Historically, Mr. Sprott’s own timing in using PSLV’s premium as leverage to acquire more undervalued silver and gold assets, is impeccable.  To my knowledge, however, he hasn’t done this for quite awhile, nor has a new capital-raising offering been launched in quite some time.

Is that about to change?  Is Admiral Sprott(as he is fondly called by some), about to fire a giant broadside at the banks which have punished both him and his investors these past few years?

To be clear, I don’t have inside information on that topic, whatsoever. Nor do I think that a mere 4% premium would be considered high enough for them to make a decision of that magnitude.  I would however, urge more silver investors to be cognizant of this upward-creeping premium as a major indicator of both silver wholesale/retail tightness, as well as an early herald of any forthcoming investor offerings.  I guarantee you that the banks, which were caught off guard by Mr. Sprott before, are watching that premium like a hawk every day.
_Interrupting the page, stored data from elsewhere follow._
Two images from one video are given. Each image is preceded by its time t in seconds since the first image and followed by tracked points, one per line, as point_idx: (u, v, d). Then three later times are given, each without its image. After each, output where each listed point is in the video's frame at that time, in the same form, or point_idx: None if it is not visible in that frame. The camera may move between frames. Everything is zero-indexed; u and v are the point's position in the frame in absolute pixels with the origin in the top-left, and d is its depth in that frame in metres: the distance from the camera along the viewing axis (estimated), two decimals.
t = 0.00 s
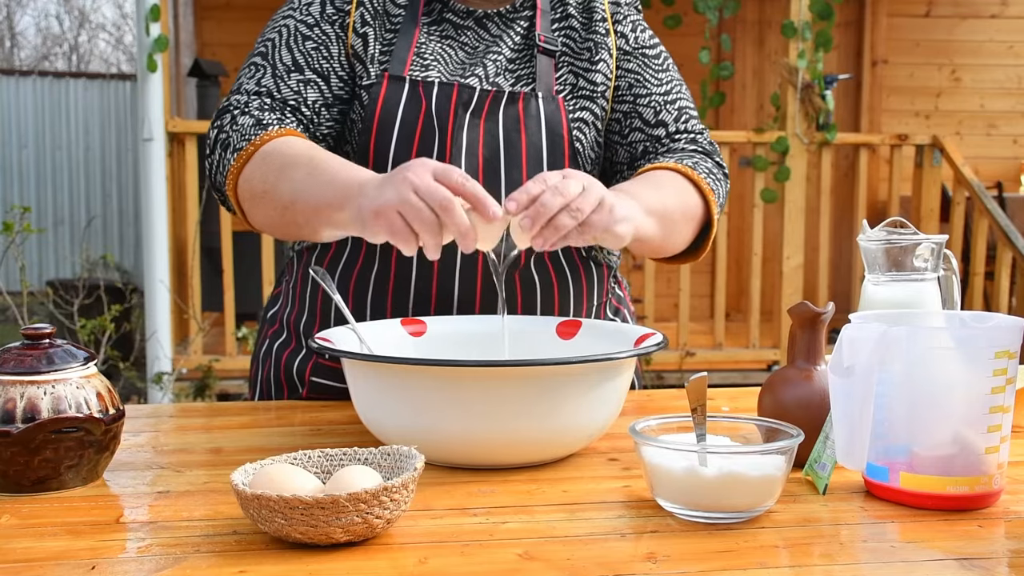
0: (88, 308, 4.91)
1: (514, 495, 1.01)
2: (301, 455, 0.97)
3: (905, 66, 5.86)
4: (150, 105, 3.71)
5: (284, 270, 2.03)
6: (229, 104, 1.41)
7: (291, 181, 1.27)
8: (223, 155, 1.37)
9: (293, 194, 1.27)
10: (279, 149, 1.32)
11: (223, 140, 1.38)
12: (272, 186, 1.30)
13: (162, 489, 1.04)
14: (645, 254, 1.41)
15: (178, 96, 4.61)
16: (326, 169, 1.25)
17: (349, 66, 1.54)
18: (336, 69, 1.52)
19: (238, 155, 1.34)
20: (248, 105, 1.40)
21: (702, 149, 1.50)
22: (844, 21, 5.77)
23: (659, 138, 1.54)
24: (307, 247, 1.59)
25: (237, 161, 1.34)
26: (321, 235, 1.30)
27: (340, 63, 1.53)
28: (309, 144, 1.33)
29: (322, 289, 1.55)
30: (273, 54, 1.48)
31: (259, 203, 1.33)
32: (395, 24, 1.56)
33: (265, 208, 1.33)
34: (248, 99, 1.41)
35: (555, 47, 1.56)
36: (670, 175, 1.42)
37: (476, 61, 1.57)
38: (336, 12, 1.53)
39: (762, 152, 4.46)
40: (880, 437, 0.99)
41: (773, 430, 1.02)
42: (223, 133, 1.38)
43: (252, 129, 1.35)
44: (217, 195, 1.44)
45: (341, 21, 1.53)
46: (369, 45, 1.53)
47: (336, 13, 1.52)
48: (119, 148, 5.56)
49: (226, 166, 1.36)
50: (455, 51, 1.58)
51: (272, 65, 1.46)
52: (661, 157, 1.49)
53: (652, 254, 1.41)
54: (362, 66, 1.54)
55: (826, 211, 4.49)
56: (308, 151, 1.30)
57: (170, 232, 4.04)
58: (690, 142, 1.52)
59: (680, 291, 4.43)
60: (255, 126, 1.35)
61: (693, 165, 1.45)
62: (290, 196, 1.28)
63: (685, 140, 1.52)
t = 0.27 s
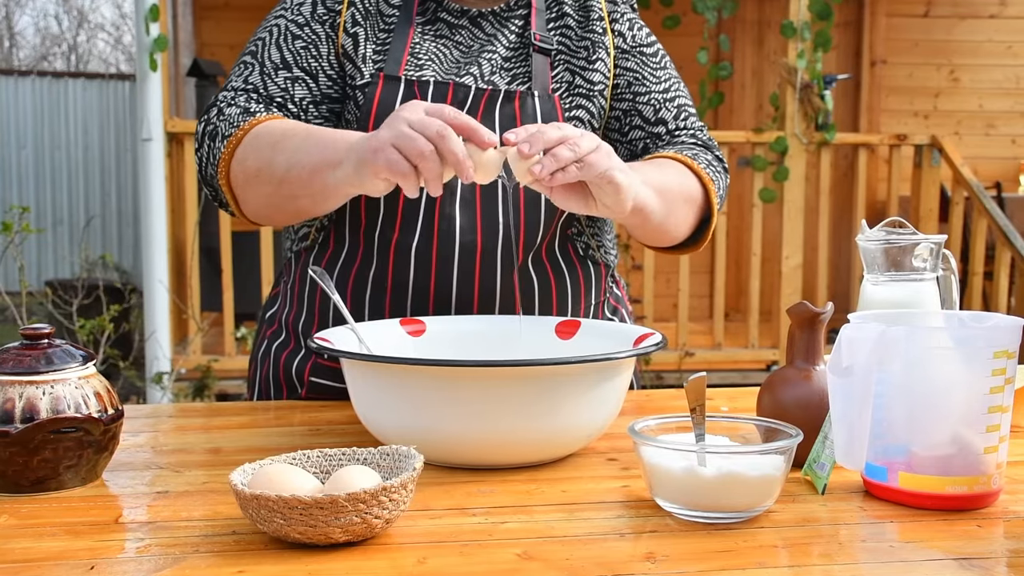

Remember, there was a silver deficit of over 113 million oz. last year alone, and that occurred at an average price of $23!  I seem to remember an interview with Rick Rule, an associate of Mr. Sprott, who assured precious metal investors earlier this year, that the “big money” was circling silver and gold like a shark, just waiting to pounce.  He even added a statement that a mere $2 billion could effectively “corner silver”, by making it nearly impossible for shorts to deliver the product.

Was he hinting at a new PSLV offering, when the time is right?  Possibly.  Either way, he’s correct: a tiny spec of the world’s available investment capital, rightly deployed, would instantly change things in silver and gold markets in a most tectonic way.  


JP Morgan and friends have surely had a successful looting spree these past few years in precious metals, but take heart, for they certainly aren’t unopposed.  These raiders would do well to be extremely cautious here, concerning any further take-downs in silver’s price.  It would also behoove us as investors, to be wary of this “Ironside”, this battleship, called PSLV, which still patrols these murky waters.  

Once the fog of war is lifted, and supply conditions are just right, a smartly placed broadside of, say, a mere $500 million dollars, would have fascinating effects on the “long con”, which many mistakenly dub “the silver market”.